The code above showcased a quick way to train a machine learning model. The data exploration was very minimal and the engineering of the data was quite basic. A better model could be trained if more time and thought was put into these steps as well as others. Why don't you have a go at trying to improe the model performance value above by re-working this code. Here are some hints of things to do:

1. Are there any errors in the data that could be corrected or filtered? Take a look a bit more at the features and their unique levels.
2. Are any of the features highly correlated? Could some of these be dropped from the training data?
3. Are there other ways we can convert the object features to numerical features? How do these affect the model's performance?
4. Can we handle missing data better? Can more information be pulled out from the missing data?

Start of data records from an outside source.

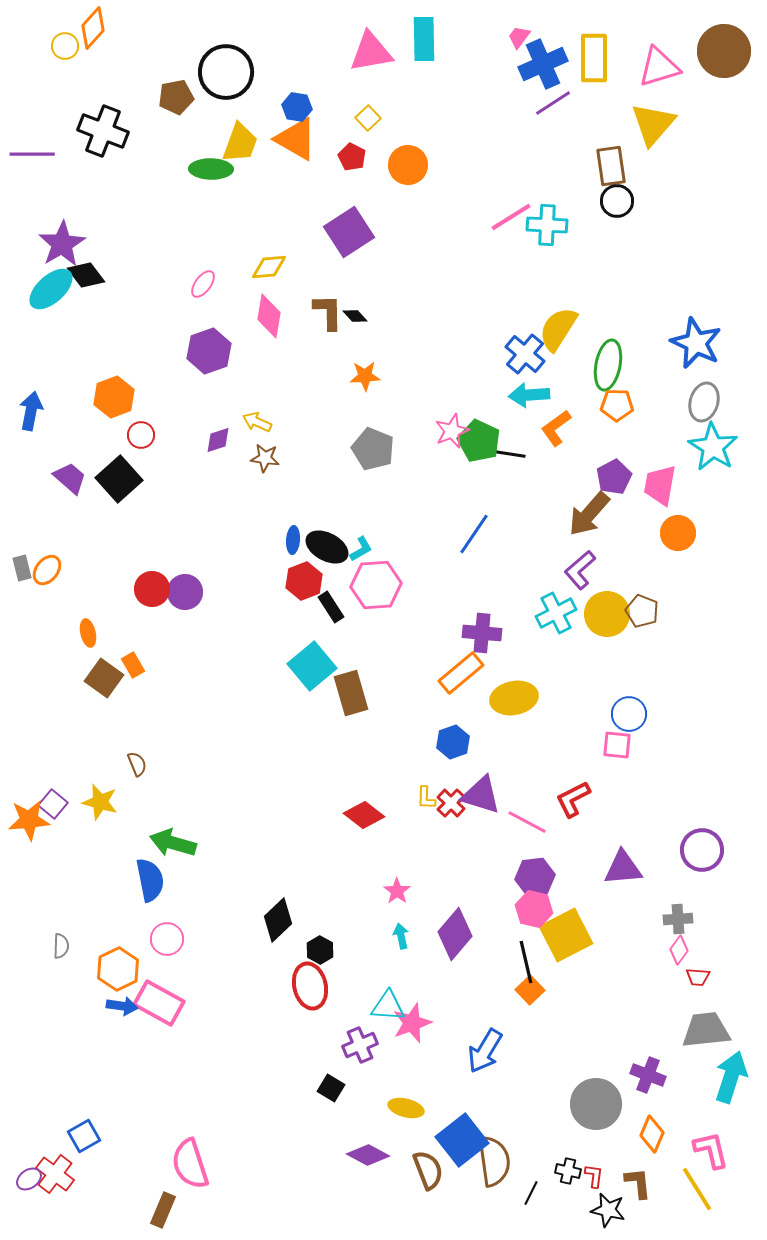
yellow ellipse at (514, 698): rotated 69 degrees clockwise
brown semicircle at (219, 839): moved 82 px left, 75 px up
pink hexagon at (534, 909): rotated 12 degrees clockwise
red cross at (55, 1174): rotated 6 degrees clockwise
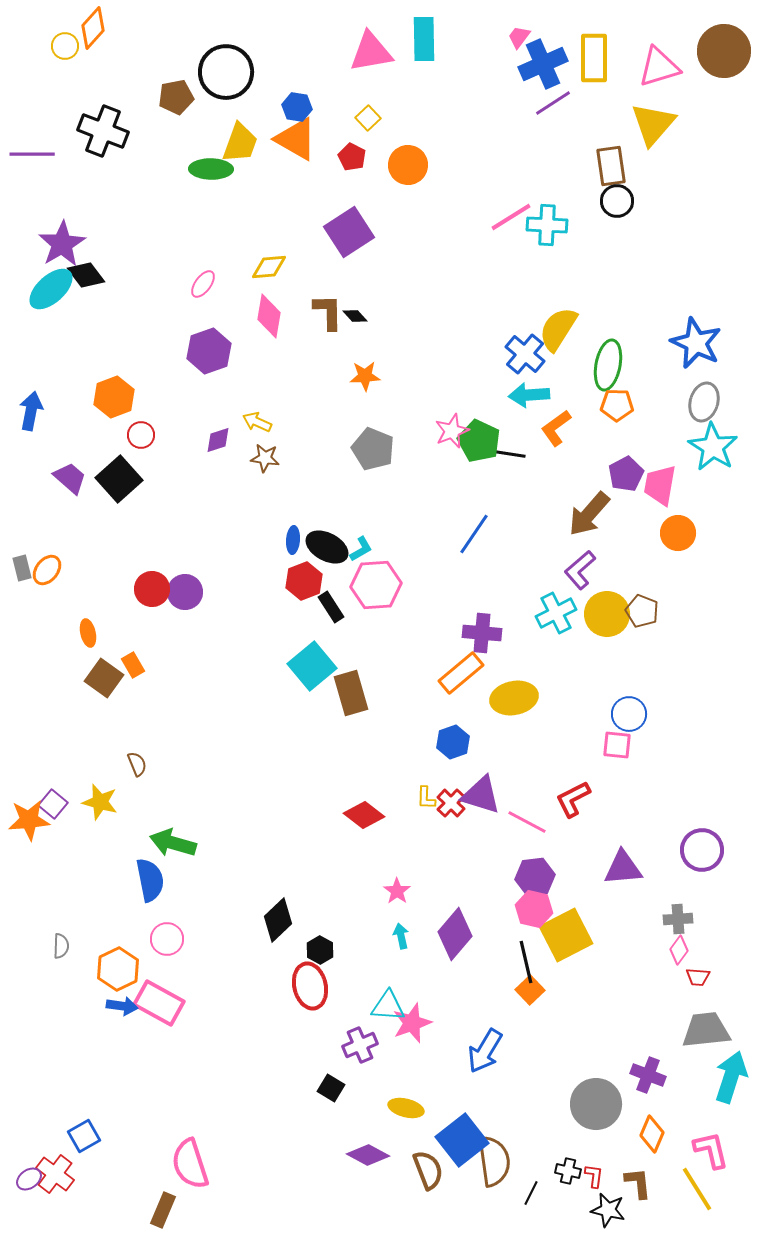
purple pentagon at (614, 477): moved 12 px right, 3 px up
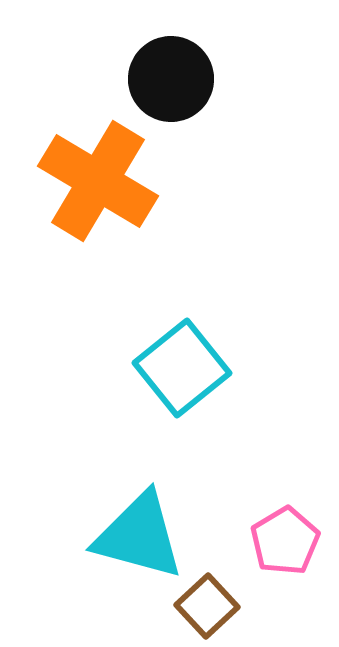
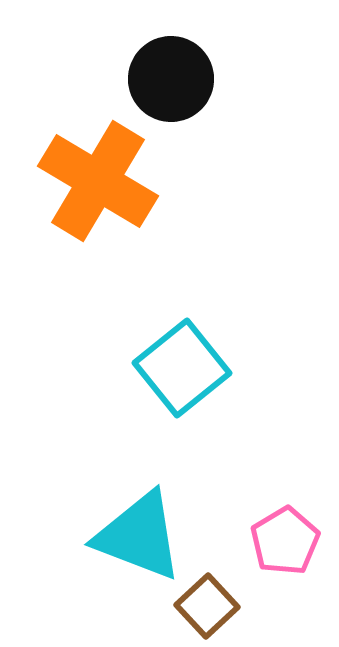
cyan triangle: rotated 6 degrees clockwise
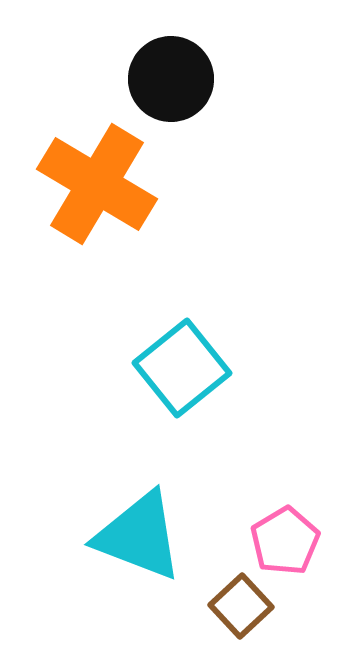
orange cross: moved 1 px left, 3 px down
brown square: moved 34 px right
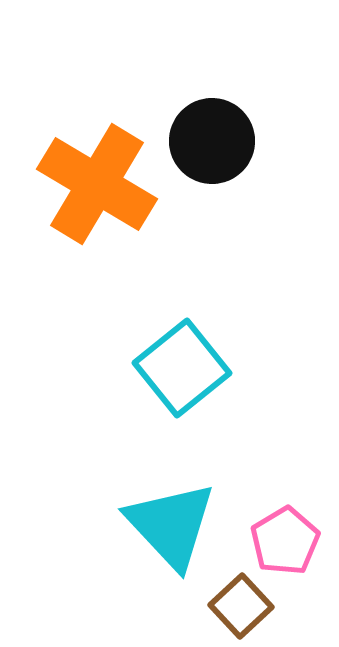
black circle: moved 41 px right, 62 px down
cyan triangle: moved 32 px right, 11 px up; rotated 26 degrees clockwise
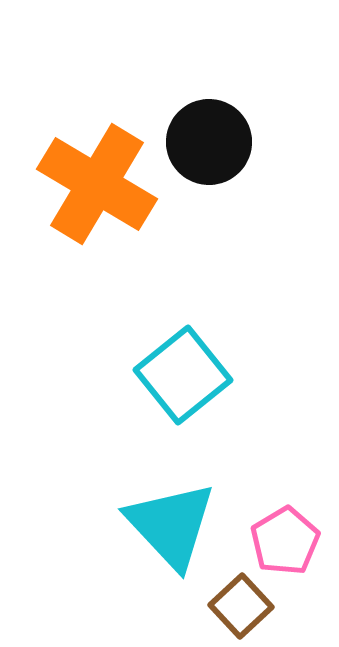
black circle: moved 3 px left, 1 px down
cyan square: moved 1 px right, 7 px down
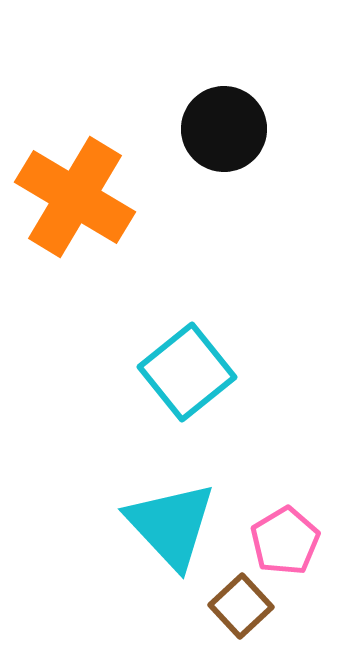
black circle: moved 15 px right, 13 px up
orange cross: moved 22 px left, 13 px down
cyan square: moved 4 px right, 3 px up
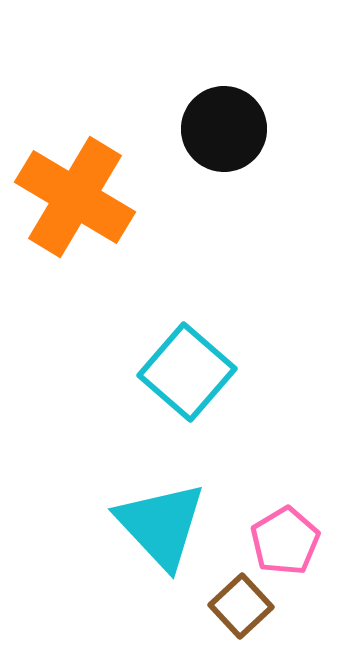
cyan square: rotated 10 degrees counterclockwise
cyan triangle: moved 10 px left
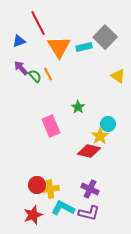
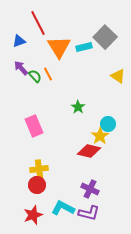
pink rectangle: moved 17 px left
yellow cross: moved 11 px left, 20 px up
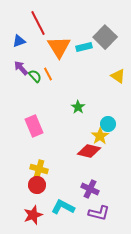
yellow cross: rotated 24 degrees clockwise
cyan L-shape: moved 1 px up
purple L-shape: moved 10 px right
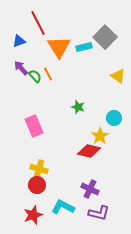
green star: rotated 16 degrees counterclockwise
cyan circle: moved 6 px right, 6 px up
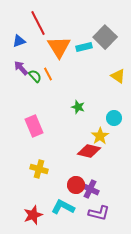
red circle: moved 39 px right
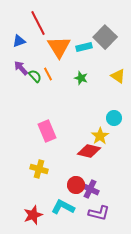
green star: moved 3 px right, 29 px up
pink rectangle: moved 13 px right, 5 px down
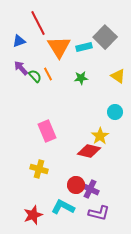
green star: rotated 24 degrees counterclockwise
cyan circle: moved 1 px right, 6 px up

5. Can more information be pulled out for the datetime fields? How do these extra features fair in a feature importance plot?
6. The model chosen is a random forest but others will do the job. Try out another model and see which is the champion.
7. Are there other performance metrics that you can assess the model's performance on?
8. Look into the model's hyperparameters. Learning what the main ones are. Can these be improved in any way?
9. What model explainability metrics and charts can you create that help tell the model's performance story? e.g. lift plots.
10. Can you create your own notebook on this work and share it with others? Where would you host it? GitHub? Kaggle? Medium?